__Qué se pide__: Pasa al inglés esta oración del texto sobre la novela Rostros ocultos: "El avatar contemporáneo de Cronos, según advierte Dalí, es la Velocidad, a la que se rinde homenaje en forma de actividad apresurada".

Rostros ocultos resulta insólita en el reciente desarrollo de la novela española porque en ella se incrustan actitudes de un español hacia la guerra global. Dalí rebasa los horizontes literarios de sus paisanos, quienes apenas tocan, con mucho tacto y escasa insistencia, su Guerra Civil, y sólo de un modo inferencial se ocupan, cuando lo hacen, del escenario mundial. Rostros ocultos representa también la emergencia simbólica de Dalí del hermetismo estético para crear con conciencia social. La novela utiliza el mito de "muerte y resurrección” para sepultar el Des Esseintismo y regenerar para la época de postguerra la ética cristiana de la reciprocidad. En el curso de este proceso se nos brindan las exequias de la Europa aristocrática, se prevén grandes horizontes para los vigorosos Estados Unidos, y un cierto número de cuestiones estéticas e ideológicas exhiben un virtuosismo literario a la vez discutible y lo bastante curioso para merecer una más íntima inspección.

Dalí es el antagonista de Cronos. En su opinión, el hombre moderno ha permitido al Tiempo frecuentar tan asiduamente su compañía que ha llegado a tergiversar su verdadera importancia. El avatar contemporáneo de Cronos, según advierte Dalí, es la Velocidad, a la que se rinde homenaje en forma de actividad apresurada. Los peatones metropolitanos andan a toda prisa, los horarios de trabajo son fijos y acelerados, el cuento está siendo redescubierto por personas hasta ahora demasiado ocupadas para leer, y la forma literaria más popular es la narración detectivesca, o mejor aún, la novela de pura acción en la que el tiempo es percibido en términos de rapidez. En su intento de reaccionar contra esta "locura de la velocidad”, Dalí escribe Rostros ocultos, la especie de antinomia a la "novela de acción” que Ortega denominó "novela morosa”. El propio Dalí caracterizó su obra como

Una verdadera novela de culminación, de introspección y de revolución, de edificación de pasiones debe ser (como siempre ha sido) exactamente lo contrario de una película del ratón Mickey o de la ofuscadora sensación de un "parachutista". Es preciso, como en los lentos viajes de la época de Stendhal, ser capaz de ir descubriendo gradualmente la belleza de los paisajes del alma que se cruza; las nuevas cúpulas de la pasión deben hacerse gradualmente visibles hasta alcanzar su plenitud en el momento debido, de manera que el espíritu de los lectores pueda disponer de la sazón inapresurada que es necesaria para "saborearlas" (pp. 10-11).

__Datos proporcionados__:
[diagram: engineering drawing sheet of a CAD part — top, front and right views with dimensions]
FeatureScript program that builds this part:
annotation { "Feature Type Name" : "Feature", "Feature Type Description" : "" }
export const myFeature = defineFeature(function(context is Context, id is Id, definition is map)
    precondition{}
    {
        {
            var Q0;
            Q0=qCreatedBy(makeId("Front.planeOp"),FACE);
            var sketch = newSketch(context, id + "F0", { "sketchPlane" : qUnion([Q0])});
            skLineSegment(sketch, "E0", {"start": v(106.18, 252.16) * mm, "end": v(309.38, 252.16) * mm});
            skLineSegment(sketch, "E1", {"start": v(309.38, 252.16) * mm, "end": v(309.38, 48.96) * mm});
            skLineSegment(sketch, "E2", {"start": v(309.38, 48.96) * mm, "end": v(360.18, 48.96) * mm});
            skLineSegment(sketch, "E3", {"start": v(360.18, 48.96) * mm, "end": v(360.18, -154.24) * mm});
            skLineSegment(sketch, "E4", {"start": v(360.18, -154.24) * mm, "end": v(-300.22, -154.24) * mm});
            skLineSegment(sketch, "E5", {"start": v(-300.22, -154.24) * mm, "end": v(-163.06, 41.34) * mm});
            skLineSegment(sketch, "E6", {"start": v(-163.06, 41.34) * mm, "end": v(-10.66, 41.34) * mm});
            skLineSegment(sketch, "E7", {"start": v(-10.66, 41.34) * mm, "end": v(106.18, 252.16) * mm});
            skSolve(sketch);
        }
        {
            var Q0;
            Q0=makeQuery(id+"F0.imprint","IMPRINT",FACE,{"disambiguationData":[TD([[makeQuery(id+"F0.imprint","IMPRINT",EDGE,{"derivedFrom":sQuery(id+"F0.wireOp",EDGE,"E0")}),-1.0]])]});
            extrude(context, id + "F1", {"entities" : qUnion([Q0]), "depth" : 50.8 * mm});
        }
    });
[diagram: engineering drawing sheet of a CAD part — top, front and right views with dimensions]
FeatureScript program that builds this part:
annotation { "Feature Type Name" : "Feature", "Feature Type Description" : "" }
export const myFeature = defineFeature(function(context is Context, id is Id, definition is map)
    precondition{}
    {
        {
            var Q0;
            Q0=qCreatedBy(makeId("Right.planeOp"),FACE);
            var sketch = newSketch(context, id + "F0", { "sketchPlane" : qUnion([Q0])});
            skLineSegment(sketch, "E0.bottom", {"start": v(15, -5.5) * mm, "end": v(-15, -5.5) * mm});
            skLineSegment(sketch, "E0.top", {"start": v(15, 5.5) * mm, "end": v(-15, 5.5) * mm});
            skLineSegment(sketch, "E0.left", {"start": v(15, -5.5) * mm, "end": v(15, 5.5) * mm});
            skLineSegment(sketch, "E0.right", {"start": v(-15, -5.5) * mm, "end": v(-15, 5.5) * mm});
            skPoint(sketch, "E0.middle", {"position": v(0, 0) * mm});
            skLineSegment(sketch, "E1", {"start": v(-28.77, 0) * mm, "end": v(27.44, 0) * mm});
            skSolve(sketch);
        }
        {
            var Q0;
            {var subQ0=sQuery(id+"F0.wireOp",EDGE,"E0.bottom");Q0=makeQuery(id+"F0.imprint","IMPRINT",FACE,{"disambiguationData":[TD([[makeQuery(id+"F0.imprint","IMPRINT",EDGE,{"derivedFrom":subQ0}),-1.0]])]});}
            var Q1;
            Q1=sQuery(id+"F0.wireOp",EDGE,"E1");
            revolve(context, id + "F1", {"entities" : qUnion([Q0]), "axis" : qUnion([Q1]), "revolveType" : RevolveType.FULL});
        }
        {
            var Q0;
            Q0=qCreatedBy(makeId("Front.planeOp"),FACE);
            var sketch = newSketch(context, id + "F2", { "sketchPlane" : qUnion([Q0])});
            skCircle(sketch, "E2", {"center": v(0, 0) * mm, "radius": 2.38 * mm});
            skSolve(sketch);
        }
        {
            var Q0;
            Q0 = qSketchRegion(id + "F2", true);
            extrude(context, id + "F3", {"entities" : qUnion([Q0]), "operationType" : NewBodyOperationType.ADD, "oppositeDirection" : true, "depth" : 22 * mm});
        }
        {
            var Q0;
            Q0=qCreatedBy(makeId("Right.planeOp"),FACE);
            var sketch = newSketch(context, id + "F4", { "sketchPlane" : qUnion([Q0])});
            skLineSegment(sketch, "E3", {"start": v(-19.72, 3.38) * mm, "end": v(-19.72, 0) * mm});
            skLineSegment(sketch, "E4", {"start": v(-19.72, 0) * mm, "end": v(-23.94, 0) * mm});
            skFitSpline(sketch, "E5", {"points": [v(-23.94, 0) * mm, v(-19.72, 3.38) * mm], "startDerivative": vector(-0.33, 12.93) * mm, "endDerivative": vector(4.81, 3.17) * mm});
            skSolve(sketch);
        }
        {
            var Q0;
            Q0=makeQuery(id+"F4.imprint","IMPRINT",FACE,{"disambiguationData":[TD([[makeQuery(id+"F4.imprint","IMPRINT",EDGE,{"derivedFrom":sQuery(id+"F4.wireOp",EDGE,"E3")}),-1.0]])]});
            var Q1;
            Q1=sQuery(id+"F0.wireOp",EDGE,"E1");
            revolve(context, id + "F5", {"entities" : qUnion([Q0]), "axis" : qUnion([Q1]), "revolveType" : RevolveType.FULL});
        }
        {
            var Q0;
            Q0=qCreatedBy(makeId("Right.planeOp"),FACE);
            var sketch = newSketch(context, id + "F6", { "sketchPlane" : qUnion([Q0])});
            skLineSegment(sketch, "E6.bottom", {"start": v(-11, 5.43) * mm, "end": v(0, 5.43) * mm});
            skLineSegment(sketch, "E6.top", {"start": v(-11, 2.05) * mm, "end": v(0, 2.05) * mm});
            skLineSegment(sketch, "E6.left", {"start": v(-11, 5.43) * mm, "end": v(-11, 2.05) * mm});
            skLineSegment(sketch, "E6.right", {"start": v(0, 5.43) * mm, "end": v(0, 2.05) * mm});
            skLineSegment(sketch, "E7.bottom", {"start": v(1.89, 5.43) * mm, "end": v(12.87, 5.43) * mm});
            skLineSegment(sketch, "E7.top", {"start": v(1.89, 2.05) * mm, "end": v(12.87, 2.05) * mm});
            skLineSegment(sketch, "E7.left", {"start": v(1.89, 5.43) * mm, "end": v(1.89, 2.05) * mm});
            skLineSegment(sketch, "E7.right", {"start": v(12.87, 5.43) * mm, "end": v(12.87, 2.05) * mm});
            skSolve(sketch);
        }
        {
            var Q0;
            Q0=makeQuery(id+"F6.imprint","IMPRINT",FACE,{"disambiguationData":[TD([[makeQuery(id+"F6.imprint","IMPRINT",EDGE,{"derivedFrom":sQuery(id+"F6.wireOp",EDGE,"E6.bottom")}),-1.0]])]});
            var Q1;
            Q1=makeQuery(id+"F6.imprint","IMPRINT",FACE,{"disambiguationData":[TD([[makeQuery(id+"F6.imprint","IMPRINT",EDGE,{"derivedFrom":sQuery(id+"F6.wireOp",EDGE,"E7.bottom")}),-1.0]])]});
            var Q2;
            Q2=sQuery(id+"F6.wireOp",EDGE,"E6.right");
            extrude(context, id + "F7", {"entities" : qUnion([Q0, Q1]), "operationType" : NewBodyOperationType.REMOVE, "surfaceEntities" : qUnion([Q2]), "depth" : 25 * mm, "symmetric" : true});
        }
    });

__Resultado__: The contemporary avatar of Chronos, as Dalí points out, is Speed, to which homage is paid in the form of hurried activity.